= Behavior informatics =

Research method

Behavior informatics (BI) is the informatics of behaviors so as to obtain behavior intelligence and behavior insights. BI is a research method combining science and technology, specifically in the area of engineering. The purpose of BI includes analysis of current behaviors as well as the inference of future possible behaviors. This occurs through pattern recognition.

Different from applied behavior analysis from the psychological perspective, BI builds computational theories, systems and tools to qualitatively and quantitatively model, represent, analyze, and manage behaviors of individuals, groups and/or organizations.

BI is built on classic study of behavioral science, including behavior modeling, applied behavior analysis, behavior analysis, behavioral economics, and organizational behavior. Typical BI tasks consist of individual and group behavior formation, representation, computational modeling, analysis, learning, simulation, and understanding of behavior impact, utility, non-occurring behaviors, etc. for behavior intervention and management. The Behavior Informatics approach to data utilizes cognitive as well as behavioral data. By combining the data, BI has the potential to effectively illustrate the big picture when it comes to behavioral decisions and patterns. One of the goals of BI is also to be able to study human behavior while eliminating issues like self-report bias. This creates more reliable and valid information for research studies.

== Behavior ==
From an Informatics perspective, a behavior consists of three key elements:
1. actors (behavioral subjects and objects),
2. operations (actions, activities) and
3. interactions (relationships), and their properties.
A behavior can be represented as a behavior vector, all behaviors of an actor or an actor group can be represented as behavior sequences and multi-dimensional behavior matrix. The following table explains some of the elements of behavior.

| Term | Definition |
|---|---|
| Subject | Who is performing the activity. |
| Object | To whom the activity is performed. |
| Context | The environment surrounding an activity.

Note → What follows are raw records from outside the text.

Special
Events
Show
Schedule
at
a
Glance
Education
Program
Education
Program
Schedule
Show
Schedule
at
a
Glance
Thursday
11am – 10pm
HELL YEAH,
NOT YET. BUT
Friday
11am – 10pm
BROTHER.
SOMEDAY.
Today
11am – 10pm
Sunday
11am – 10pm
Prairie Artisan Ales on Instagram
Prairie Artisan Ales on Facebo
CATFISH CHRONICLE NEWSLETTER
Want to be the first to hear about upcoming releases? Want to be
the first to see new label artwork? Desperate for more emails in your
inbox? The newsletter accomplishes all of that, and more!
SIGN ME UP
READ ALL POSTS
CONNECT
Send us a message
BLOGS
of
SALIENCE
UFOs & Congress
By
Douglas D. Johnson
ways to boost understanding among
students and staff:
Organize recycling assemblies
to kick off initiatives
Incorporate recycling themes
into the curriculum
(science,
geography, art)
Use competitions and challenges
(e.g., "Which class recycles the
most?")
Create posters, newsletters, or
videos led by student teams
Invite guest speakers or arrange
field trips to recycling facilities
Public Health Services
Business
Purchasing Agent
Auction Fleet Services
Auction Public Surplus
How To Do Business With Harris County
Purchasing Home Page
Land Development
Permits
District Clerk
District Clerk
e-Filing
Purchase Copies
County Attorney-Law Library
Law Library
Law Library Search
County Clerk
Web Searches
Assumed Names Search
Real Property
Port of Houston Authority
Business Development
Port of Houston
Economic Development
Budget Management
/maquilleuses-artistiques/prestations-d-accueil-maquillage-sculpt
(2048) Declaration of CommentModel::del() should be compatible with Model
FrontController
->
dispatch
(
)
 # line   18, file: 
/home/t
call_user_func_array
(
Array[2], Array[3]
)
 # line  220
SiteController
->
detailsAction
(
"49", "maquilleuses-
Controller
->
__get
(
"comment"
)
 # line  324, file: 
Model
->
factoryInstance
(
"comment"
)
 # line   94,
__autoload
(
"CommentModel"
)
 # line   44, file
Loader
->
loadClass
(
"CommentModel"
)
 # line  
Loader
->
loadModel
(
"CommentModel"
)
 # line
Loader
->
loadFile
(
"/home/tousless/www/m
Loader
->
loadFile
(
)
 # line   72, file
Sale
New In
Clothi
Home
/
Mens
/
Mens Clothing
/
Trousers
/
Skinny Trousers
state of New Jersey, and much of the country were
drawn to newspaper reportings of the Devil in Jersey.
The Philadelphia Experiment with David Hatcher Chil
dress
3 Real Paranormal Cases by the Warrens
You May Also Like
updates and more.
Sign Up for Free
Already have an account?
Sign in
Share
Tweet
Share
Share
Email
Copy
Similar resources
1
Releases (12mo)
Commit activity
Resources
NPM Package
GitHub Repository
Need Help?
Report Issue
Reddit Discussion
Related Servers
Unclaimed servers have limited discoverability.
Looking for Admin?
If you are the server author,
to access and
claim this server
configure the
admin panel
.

This includes what happens before, during, and after the activity. |
| Action | The activity the subject is performing |
| Goal | The intended end target the subject hopes to achieve through the action. |

Behavior Informatics takes into account behavior when analyzing business patterns and intelligence. The inclusion of behavior in these analyses provides prominent information on social and driving factors of patterns.

==Applications==

Behavior Informatics is being used in a variety of settings, including but not limited to health care management, telecommunications, marketing, and security. Behavior Informatics provides a manner in which to analyze and organize the many aspects that go into a person's health care needs and decisions. When it comes to business models, behavior informatics may be utilized for a similar role. Organizations implement behavior informatics to enhance business structure and regime, where it helps moderate ideal business decisions and situations.